• Requirements: Update the records below by replacing every "scientific name" with "taxon name", and leave everything else unchanged.

────────

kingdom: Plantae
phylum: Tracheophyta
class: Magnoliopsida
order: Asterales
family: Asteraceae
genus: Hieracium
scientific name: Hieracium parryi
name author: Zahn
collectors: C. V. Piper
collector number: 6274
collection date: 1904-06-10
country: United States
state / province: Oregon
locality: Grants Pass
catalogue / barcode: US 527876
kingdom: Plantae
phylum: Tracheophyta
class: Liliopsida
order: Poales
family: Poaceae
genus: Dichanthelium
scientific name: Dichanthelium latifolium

────────

• Full answer:
kingdom: Plantae
phylum: Tracheophyta
class: Magnoliopsida
order: Asterales
family: Asteraceae
genus: Hieracium
taxon name: Hieracium parryi
name author: Zahn
collectors: C. V. Piper
collector number: 6274
collection date: 1904-06-10
country: United States
state / province: Oregon
locality: Grants Pass
catalogue / barcode: US 527876
kingdom: Plantae
phylum: Tracheophyta
class: Liliopsida
order: Poales
family: Poaceae
genus: Dichanthelium
taxon name: Dichanthelium latifolium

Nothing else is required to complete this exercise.